- [Assignment]: In the data below, find each line carrying the string "lines" and copy it out.

-------

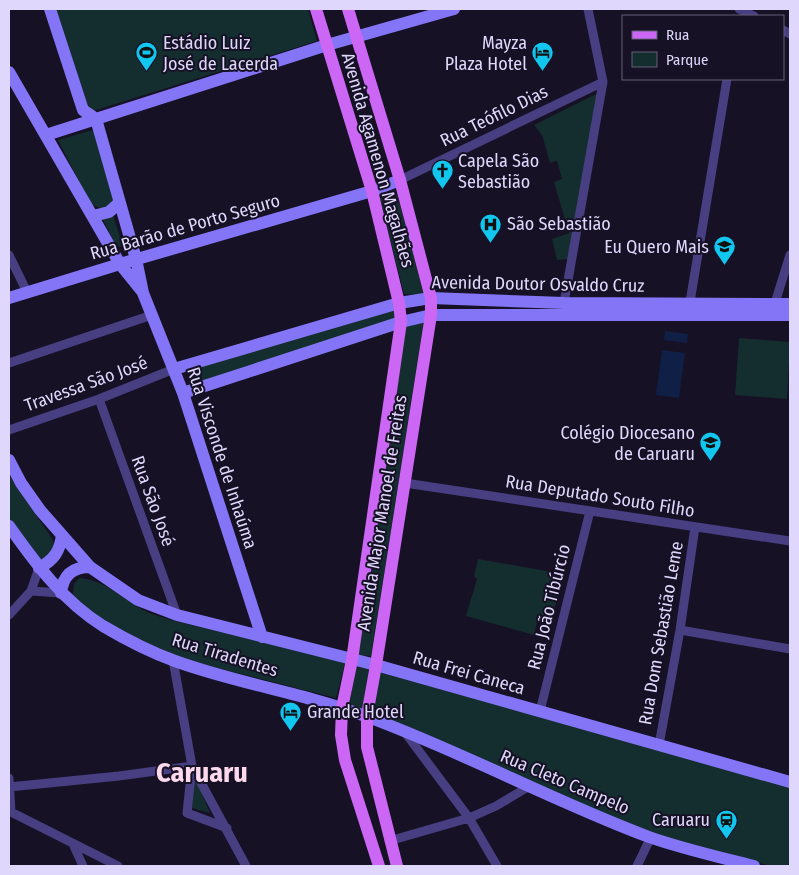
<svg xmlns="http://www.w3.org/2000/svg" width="799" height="875" viewBox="0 0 799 875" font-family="'Fira Sans Condensed',sans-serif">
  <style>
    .green { fill: #142d2f }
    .water { fill: #101f45 }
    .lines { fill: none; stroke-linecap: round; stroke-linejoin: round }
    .street { stroke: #473f81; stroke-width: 9 }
    .secondary { stroke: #8375f6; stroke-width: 12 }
    .primary { stroke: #cc66f5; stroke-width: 12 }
    .labels { text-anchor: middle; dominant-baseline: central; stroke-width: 4; stroke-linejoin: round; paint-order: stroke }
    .poi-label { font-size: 18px; fill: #dfd8fc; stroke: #161125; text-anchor: start }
    .street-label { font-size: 18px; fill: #dfd8fc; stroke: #161125 }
    .town-label { font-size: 28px; font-weight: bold; fill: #fdd9ed; stroke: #161125 }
  </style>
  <rect width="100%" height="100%" fill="#161125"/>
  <path class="green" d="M54,9H308L317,41L90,112Z
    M598,93L568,259L557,260L552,239L569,233L554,182L562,179L557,161L550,163L542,135L534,125Z
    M96,129L115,200L104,209L91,205L58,140Z
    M396,190L424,295L404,294L379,194Z
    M113,215L123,246L117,247L102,218Z
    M397,306V320L194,385L189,370Z
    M424,320L371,656L357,655L406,325Z
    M739,338L790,342L787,399L735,395Z
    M9,475L53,540L55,549L44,561C34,555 11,527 9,515C7,502 9,488 9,475Z
    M478,559L564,574L550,624L537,621L534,635L466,616L477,579L474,576Z
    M79,578C105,580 124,599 145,611C153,615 163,617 171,620L345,663L336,698L189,661L117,630L83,607L73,595L74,584Z
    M356,667L369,669L362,709L349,707Z
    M377,667L790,783V866H771L668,841L371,716Z
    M194,774L210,813L192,808Z"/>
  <path class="water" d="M665,331L688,334L687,343L664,340Z
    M662,350L685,353L679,398L656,395Z"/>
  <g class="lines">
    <path class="street" d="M739,9L754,16
      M783,30L790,34
      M400,180L603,82
      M9,255L27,292
      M690,302L727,79
      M564,303L603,82L588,9
      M775,303L790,255
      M9,363L152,315
      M99,399L177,615
      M9,430L99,399L174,369
      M405,483L790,541
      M31,591L61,593
      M9,615L31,591L39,568
      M680,630L790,649
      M173,660L192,766L246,866
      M540,711L590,511
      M404,731L469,818L497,866
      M659,745L680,630L695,527
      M9,778L11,812
      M9,787L119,776L192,766L187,813L227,828
      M9,811L118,866
      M389,841L469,818L496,806L528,787
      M73,844L83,866
      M637,866L651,837"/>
    <path class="secondary" d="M50,9L83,110L96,119L136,259L143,293L183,393L262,637
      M9,72L120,264L141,290
      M46,135L327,45L454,9
      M93,216L109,212L119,203
      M9,298L120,264L372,191L400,180
      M174,369L399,303L431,298L564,303L790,304
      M183,393L401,322L431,315H790
      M9,460L21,483L40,510L90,567L138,600L177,615L376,665L790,782
      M9,526C36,564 63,601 103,626C125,639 150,652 175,661C238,684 305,693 368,717C463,752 553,801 649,837C683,849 719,857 754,866
      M39,568C54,560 60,551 62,535
      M61,593C63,575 73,567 90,567"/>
    <path class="primary" d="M316,9L372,191L399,303L401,322L352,660L342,708L341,735L345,760L379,866
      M348,9L400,180L431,298V315L376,665L367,715V747L397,866"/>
  </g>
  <defs>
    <symbol id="stadium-pin" viewBox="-11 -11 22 30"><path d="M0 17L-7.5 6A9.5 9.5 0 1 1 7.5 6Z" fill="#11c6ef" stroke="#161125"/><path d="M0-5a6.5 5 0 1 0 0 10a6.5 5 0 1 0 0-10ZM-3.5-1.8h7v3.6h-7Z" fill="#111"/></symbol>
    <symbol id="hotel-pin" viewBox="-11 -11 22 30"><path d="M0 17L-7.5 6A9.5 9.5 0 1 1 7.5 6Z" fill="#11c6ef" stroke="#161125"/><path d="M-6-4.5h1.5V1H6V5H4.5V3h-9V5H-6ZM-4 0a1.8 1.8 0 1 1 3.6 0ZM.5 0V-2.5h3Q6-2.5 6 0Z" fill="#111"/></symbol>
    <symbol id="church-pin" viewBox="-11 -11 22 30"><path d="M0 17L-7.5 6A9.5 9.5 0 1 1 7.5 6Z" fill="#11c6ef" stroke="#161125"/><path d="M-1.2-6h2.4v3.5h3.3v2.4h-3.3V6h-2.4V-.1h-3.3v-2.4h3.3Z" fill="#111"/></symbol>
    <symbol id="hospital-pin" viewBox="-11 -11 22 30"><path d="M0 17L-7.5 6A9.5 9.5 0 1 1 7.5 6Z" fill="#11c6ef" stroke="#161125"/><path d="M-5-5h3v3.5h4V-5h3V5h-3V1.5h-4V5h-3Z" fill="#111"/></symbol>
    <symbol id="school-pin" viewBox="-11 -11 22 30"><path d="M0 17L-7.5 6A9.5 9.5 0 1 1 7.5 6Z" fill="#11c6ef" stroke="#161125"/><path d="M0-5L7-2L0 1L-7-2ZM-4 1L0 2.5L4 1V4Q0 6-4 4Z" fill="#111"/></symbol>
    <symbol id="station-pin" viewBox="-11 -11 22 30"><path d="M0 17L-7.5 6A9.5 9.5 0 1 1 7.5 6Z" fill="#11c6ef" stroke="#161125"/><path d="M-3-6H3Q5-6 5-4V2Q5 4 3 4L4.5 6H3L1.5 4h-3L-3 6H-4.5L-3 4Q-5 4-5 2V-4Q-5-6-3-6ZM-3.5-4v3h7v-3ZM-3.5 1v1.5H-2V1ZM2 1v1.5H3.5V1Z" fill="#111"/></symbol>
  </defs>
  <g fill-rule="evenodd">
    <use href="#stadium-pin" x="134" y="40" width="25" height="34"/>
    <use href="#hotel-pin" x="530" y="40" width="25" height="34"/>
    <use href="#church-pin" x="430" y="158" width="25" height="34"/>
    <use href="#hospital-pin" x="478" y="212" width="25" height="34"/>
    <use href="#school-pin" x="712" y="234" width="25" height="34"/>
    <use href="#school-pin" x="698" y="430" width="25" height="34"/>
    <use href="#hotel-pin" x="278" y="700" width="25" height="34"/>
    <use href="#station-pin" x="714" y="808" width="25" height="34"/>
  </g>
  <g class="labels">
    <g class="poi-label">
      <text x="163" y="43">Estádio Luiz<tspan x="163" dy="21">José de Lacerda</tspan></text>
      <text x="527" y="43" text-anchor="end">Mayza<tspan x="527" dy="21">Plaza Hotel</tspan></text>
      <text x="458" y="161">Capela São<tspan x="458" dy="21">Sebastião</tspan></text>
      <text x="507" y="224">São Sebastião</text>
      <text x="709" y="247" text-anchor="end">Eu Quero Mais</text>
      <text x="695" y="433" text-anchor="end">Colégio Diocesano<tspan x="695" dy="21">de Caruaru</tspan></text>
      <text x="307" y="712">Grande Hotel</text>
      <text x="710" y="820" text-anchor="end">Caruaru</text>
    </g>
    <g class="street-label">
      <text transform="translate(494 116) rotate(-26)">Rua Teófilo Dias</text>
      <text transform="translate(378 160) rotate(74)">Avenida Agamenon Magalhães</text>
      <text transform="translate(185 227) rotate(-16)">Rua Barão de Porto Seguro</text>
      <text transform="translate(538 284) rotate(1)">Avenida Doutor Osvaldo Cruz</text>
      <text transform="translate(86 384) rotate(-20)">Travessa São José</text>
      <text transform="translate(222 458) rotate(72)">Rua Visconde de Inhaúma</text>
      <text transform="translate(600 496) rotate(9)">Rua Deputado Souto Filho</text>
      <text transform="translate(153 501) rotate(70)">Rua São José</text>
      <text transform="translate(382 513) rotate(-81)">Avenida Major Manoel de Freitas</text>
      <text transform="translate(549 607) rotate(-76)">Rua João Tibúrcio</text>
      <text transform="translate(661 633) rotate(-80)">Rua Dom Sebastião Leme</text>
      <text transform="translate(225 655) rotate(17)">Rua Tiradentes</text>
      <text transform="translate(469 673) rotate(16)">Rua Frei Caneca</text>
      <text transform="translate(565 782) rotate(23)">Rua Cleto Campelo</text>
    </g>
    <g class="town-label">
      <text x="202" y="772">Caruaru</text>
    </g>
  </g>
  <rect width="799" height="875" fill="none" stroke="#dfd8fc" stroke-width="20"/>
  <rect x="622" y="15" width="162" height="65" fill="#161125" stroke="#66617b"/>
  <rect x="632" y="31" width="25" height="8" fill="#cc66f5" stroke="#66617b"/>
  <text x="666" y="40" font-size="15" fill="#dfd8fc">Rua</text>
  <rect x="632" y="52" width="25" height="15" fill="#142d2f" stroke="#66617b"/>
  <text x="666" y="65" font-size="15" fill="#dfd8fc">Parque</text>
</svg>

-------

- [Output of the task]:
    .lines { fill: none; stroke-linecap: round; stroke-linejoin: round }
  <g class="lines">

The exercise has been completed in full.